Multispecies Lounge was created by Associate Professor Nerea Feliz and Joyce Hwang, of the University at Buffalo, through their artistic practice Double Happiness. The temporary piece was part of an exhibition by The Bentway offering a series of installations, performances, conversations, and events that considered how urban nature and the built environment can co-exist in new ways to improve public spaces in the city. This article originally appeared in the 2023-2024 edition of Platform, “Civics and Placemaking."

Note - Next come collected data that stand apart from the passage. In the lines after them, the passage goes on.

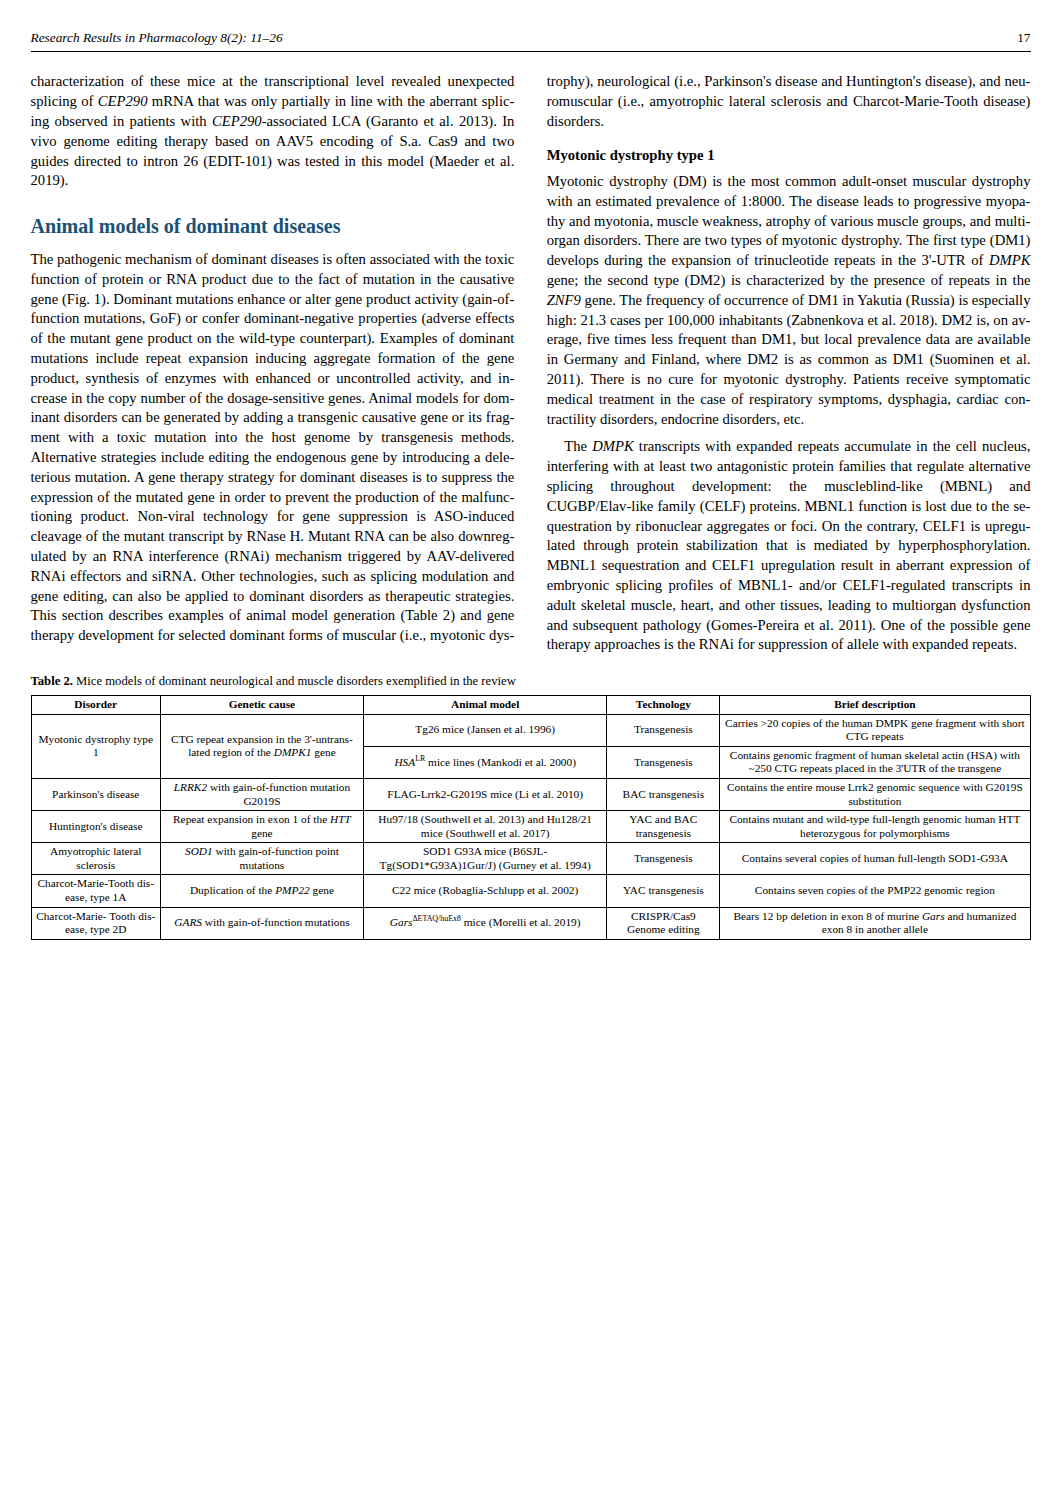Research Results in Pharmacology 8(2): 11–26 17
characterization of these mice at the transcriptional level revealed unexpected splicing of CEP290 mRNA that was only partially in line with the aberrant splicing observed in patients with CEP290-associated LCA (Garanto et al. 2013). In vivo genome editing therapy based on AAV5 encoding of S.a. Cas9 and two guides directed to intron 26 (EDIT-101) was tested in this model (Maeder et al. 2019).
Animal models of dominant diseases
The pathogenic mechanism of dominant diseases is often associated with the toxic function of protein or RNA product due to the fact of mutation in the causative gene (Fig. 1). Dominant mutations enhance or alter gene product activity (gain-of-function mutations, GoF) or confer dominant-negative properties (adverse effects of the mutant gene product on the wild-type counterpart). Examples of dominant mutations include repeat expansion inducing aggregate formation of the gene product, synthesis of enzymes with enhanced or uncontrolled activity, and increase in the copy number of the dosage-sensitive genes. Animal models for dominant disorders can be generated by adding a transgenic causative gene or its fragment with a toxic mutation into the host genome by transgenesis methods. Alternative strategies include editing the endogenous gene by introducing a deleterious mutation. A gene therapy strategy for dominant diseases is to suppress the expression of the mutated gene in order to prevent the production of the malfunctioning product. Non-viral technology for gene suppression is ASO-induced cleavage of the mutant transcript by RNase H. Mutant RNA can be also downregulated by an RNA interference (RNAi) mechanism triggered by AAV-delivered RNAi effectors and siRNA. Other technologies, such as splicing modulation and gene editing, can also be applied to dominant disorders as therapeutic strategies. This section describes examples of animal model generation (Table 2) and gene therapy development for selected dominant forms of muscular (i.e., myotonic dystrophy), neurological (i.e., Parkinson's disease and Huntington's disease), and neuromuscular (i.e., amyotrophic lateral sclerosis and Charcot-Marie-Tooth disease) disorders.
Myotonic dystrophy type 1
Myotonic dystrophy (DM) is the most common adult-onset muscular dystrophy with an estimated prevalence of 1:8000. The disease leads to progressive myopathy and myotonia, muscle weakness, atrophy of various muscle groups, and multiorgan disorders. There are two types of myotonic dystrophy. The first type (DM1) develops during the expansion of trinucleotide repeats in the 3'-UTR of DMPK gene; the second type (DM2) is characterized by the presence of repeats in the ZNF9 gene. The frequency of occurrence of DM1 in Yakutia (Russia) is especially high: 21.3 cases per 100,000 inhabitants (Zabnenkova et al. 2018). DM2 is, on average, five times less frequent than DM1, but local prevalence data are available in Germany and Finland, where DM2 is as common as DM1 (Suominen et al. 2011). There is no cure for myotonic dystrophy. Patients receive symptomatic medical treatment in the case of respiratory symptoms, dysphagia, cardiac contractility disorders, endocrine disorders, etc.
The DMPK transcripts with expanded repeats accumulate in the cell nucleus, interfering with at least two antagonistic protein families that regulate alternative splicing throughout development: the muscleblind-like (MBNL) and CUGBP/Elav-like family (CELF) proteins. MBNL1 function is lost due to the sequestration by ribonuclear aggregates or foci. On the contrary, CELF1 is upregulated through protein stabilization that is mediated by hyperphosphorylation. MBNL1 sequestration and CELF1 upregulation result in aberrant expression of embryonic splicing profiles of MBNL1- and/or CELF1-regulated transcripts in adult skeletal muscle, heart, and other tissues, leading to multiorgan dysfunction and subsequent pathology (Gomes-Pereira et al. 2011). One of the possible gene therapy approaches is the RNAi for suppression of allele with expanded repeats.
Table 2. Mice models of dominant neurological and muscle disorders exemplified in the review
| Disorder | Genetic cause | Animal model | Technology | Brief description |
| --- | --- | --- | --- | --- |
| Myotonic dystrophy type 1 | CTG repeat expansion in the 3'-untranslated region of the DMPK1 gene | Tg26 mice (Jansen et al. 1996) | Transgenesis | Carries >20 copies of the human DMPK gene fragment with short CTG repeats |
| HSA LR mice lines (Mankodi et al. 2000) | Transgenesis | Contains genomic fragment of human skeletal actin (HSA) with ~250 CTG repeats placed in the 3'UTR of the transgene |
| Parkinson's disease | LRRK2 with gain-of-function mutation G2019S | FLAG-Lrrk2-G2019S mice (Li et al. 2010) | BAC transgenesis | Contains the entire mouse Lrrk2 genomic sequence with G2019S substitution |
| Huntington's disease | Repeat expansion in exon 1 of the HTT gene | Hu97/18 (Southwell et al. 2013) and Hu128/21 mice (Southwell et al. 2017) | YAC and BAC transgenesis | Contains mutant and wild-type full-length genomic human HTT heterozygous for polymorphisms |
| Amyotrophic lateral sclerosis | SOD1 with gain-of-function point mutations | SOD1 G93A mice (B6SJL-Tg(SOD1*G93A)1Gur/J) (Gurney et al. 1994) | Transgenesis | Contains several copies of human full-length SOD1-G93A |
| Charcot-Marie-Tooth disease, type 1A | Duplication of the PMP22 gene | C22 mice (Robaglia-Schlupp et al. 2002) | YAC transgenesis | Contains seven copies of the PMP22 genomic region |
| Charcot-Marie- Tooth disease, type 2D | GARS with gain-of-function mutations | Gars ΔETAQ/huEx8 mice (Morelli et al. 2019) | CRISPR/Cas9 Genome editing | Bears 12 bp deletion in exon 8 of murine Gars and humanized exon 8 in another allele |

When we think of civics and placemaking, we tend to think of cities as human-territory and citizens as people. But the reality is that, despite the hostility of our urban spaces toward non-human species, cities are home to a multiplicity of life forms.Multispecies Lounge, a project commissioned by Toronto’s The Bentway, aims to make visible under-acknowledged non-human populations, which are active participants of urban life in Toronto, by attracting them and bringing attention to their presence. The project presents a constructed environment for cohabitation, with a collection of multispecies urban furnishings integrating bird houses, insect habitats, hibernacula for smaller terrestrial animals, and seating for humans.
The installation helps to raise awareness about the urban wildlife that traverse and reside within the built environment in and around Canoe Landing Park in Toronto. Habitat conditions in the project cater to familiar species of popular appeal, such as American robins, barn swallows, and other charismatic songbirds, while equally providing refuge for less-recognized urban fauna such as solitary bees and Dekay’s brownsnake. The project also facilitates information about a selection of local urban wildlife. Visitors can access an acoustic component of the project, the “Lounge Voices,” on any device using QR codes (also available at thebentway.ca/event/multispecies-lounge). “Lounge Voices” consists of a series of first-person narratives about these species’ epic stories of survival and adaptation to the city.

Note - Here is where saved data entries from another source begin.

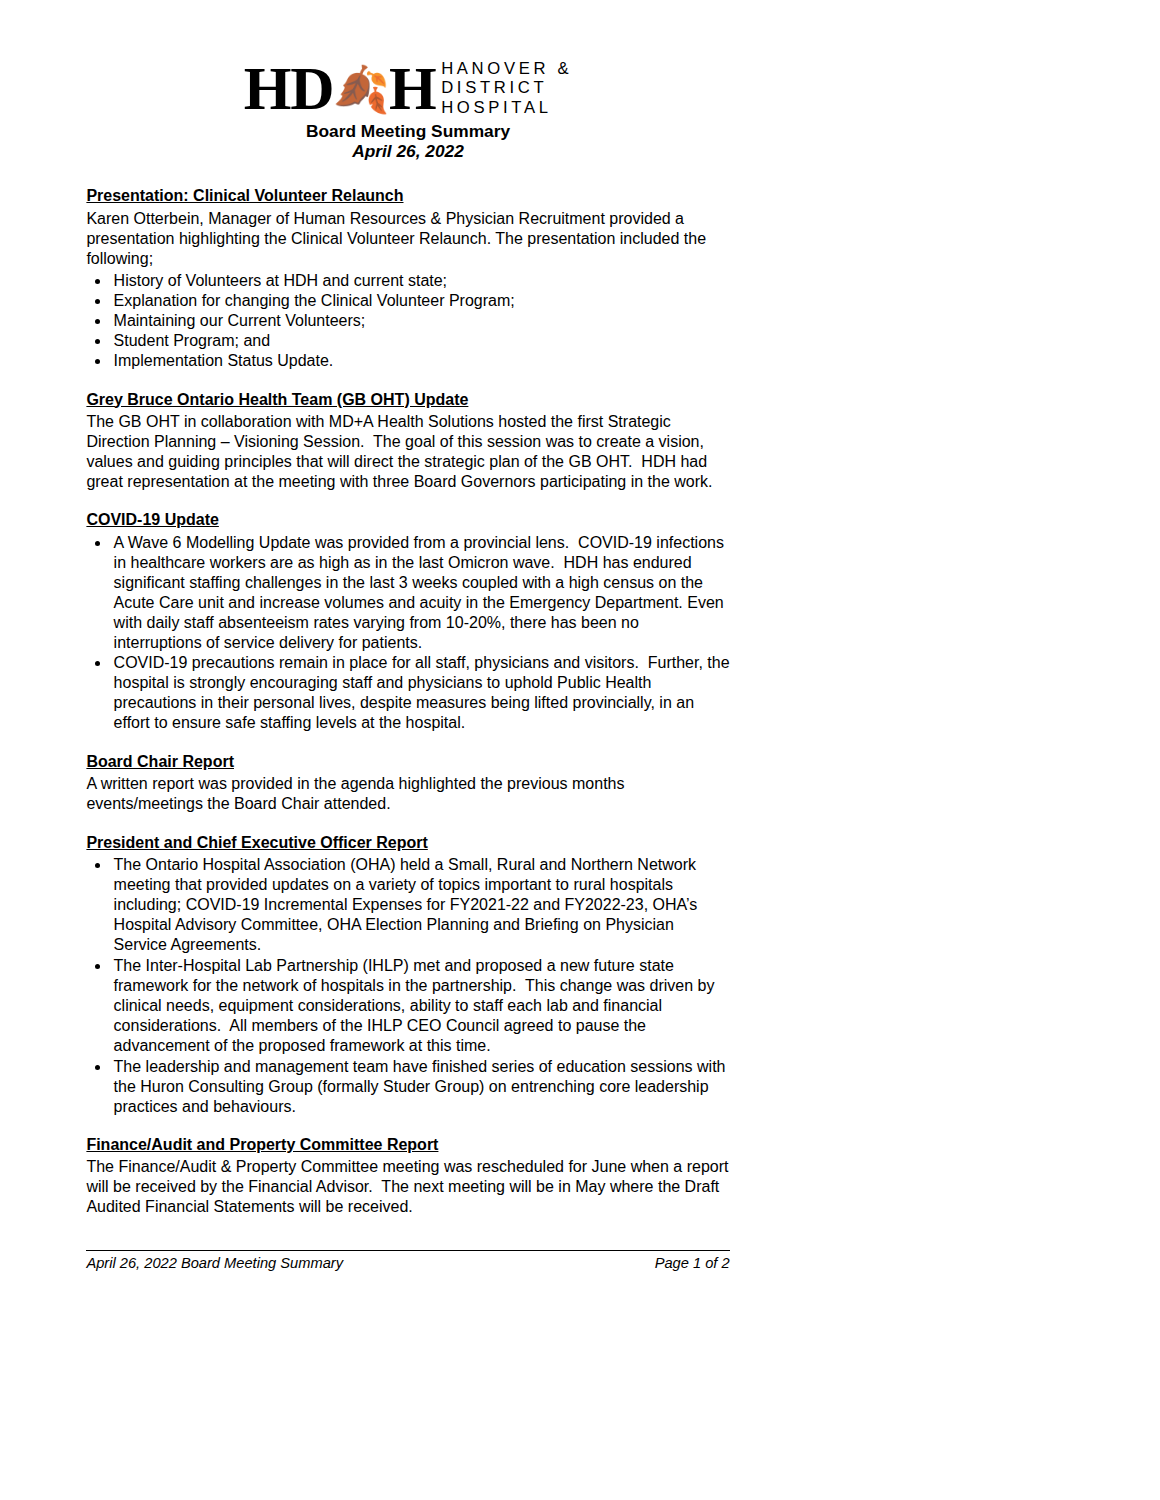HD🍂H HANOVER &
DISTRICT
HOSPITAL
Board Meeting Summary
April 26, 2022
Presentation: Clinical Volunteer Relaunch
Karen Otterbein, Manager of Human Resources & Physician Recruitment provided a presentation highlighting the Clinical Volunteer Relaunch. The presentation included the following;
History of Volunteers at HDH and current state;
Explanation for changing the Clinical Volunteer Program;
Maintaining our Current Volunteers;
Student Program; and
Implementation Status Update.
Grey Bruce Ontario Health Team (GB OHT) Update
The GB OHT in collaboration with MD+A Health Solutions hosted the first Strategic Direction Planning – Visioning Session. The goal of this session was to create a vision, values and guiding principles that will direct the strategic plan of the GB OHT. HDH had great representation at the meeting with three Board Governors participating in the work.
COVID-19 Update
A Wave 6 Modelling Update was provided from a provincial lens. COVID-19 infections in healthcare workers are as high as in the last Omicron wave. HDH has endured significant staffing challenges in the last 3 weeks coupled with a high census on the Acute Care unit and increase volumes and acuity in the Emergency Department. Even with daily staff absenteeism rates varying from 10-20%, there has been no interruptions of service delivery for patients.
COVID-19 precautions remain in place for all staff, physicians and visitors. Further, the hospital is strongly encouraging staff and physicians to uphold Public Health precautions in their personal lives, despite measures being lifted provincially, in an effort to ensure safe staffing levels at the hospital.
Board Chair Report
A written report was provided in the agenda highlighted the previous months events/meetings the Board Chair attended.
President and Chief Executive Officer Report
The Ontario Hospital Association (OHA) held a Small, Rural and Northern Network meeting that provided updates on a variety of topics important to rural hospitals including; COVID-19 Incremental Expenses for FY2021-22 and FY2022-23, OHA’s Hospital Advisory Committee, OHA Election Planning and Briefing on Physician Service Agreements.
The Inter-Hospital Lab Partnership (IHLP) met and proposed a new future state framework for the network of hospitals in the partnership. This change was driven by clinical needs, equipment considerations, ability to staff each lab and financial considerations. All members of the IHLP CEO Council agreed to pause the advancement of the proposed framework at this time.
The leadership and management team have finished series of education sessions with the Huron Consulting Group (formally Studer Group) on entrenching core leadership practices and behaviours.
Finance/Audit and Property Committee Report
The Finance/Audit & Property Committee meeting was rescheduled for June when a report will be received by the Financial Advisor. The next meeting will be in May where the Draft Audited Financial Statements will be received.
April 26, 2022 Board Meeting Summary Page 1 of 2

Using renewable resources such as red cedar, as well as recycled materials like discarded construction waste, the project’s material ecology advocates for circular economies in design and construction. A series of gabions filled with concrete debris from an adjacent demolition site provides both an above-ground foundation and habitats for local insects and reptiles. Ten eight-foot-tall towers hold a range of bird house types (box, shelve, and cup form) to accommodate different nesting necessities. Lower cedar towers incorporate seven insect hotels. We anticipate that the bird houses and insect habitats, which are installed independently from the outdoor lounge’s thirty-two seats for people, will be donated for educational purposes to schools in the surrounding neighborhood.
Multispecies Lounge offers both daytime and nighttime viewing experiences, offering glimpses into the urban experience of nonhuman citizens. The installation features UV reflective graphics as a nod toward insects’ and birds’ ability to see beyond the light spectrum visible to humans. The surfaces of the habitats are decorated with a series of patterns that change appearance under UV light, much like natural patterns present in nature that are invisible to the human eye. At night visitors have the opportunity to experience the installation visually through black light, further amplifying visual perception through a more-than-human lens.
By creating a leisure space for interspecies encounters, Multispecies Lounge seeks to cultivate environmental awareness and a sense of intimacy between us and other life forms that inhabit the city, fostering respect, curiosity, and even admiration toward their formidable resilience.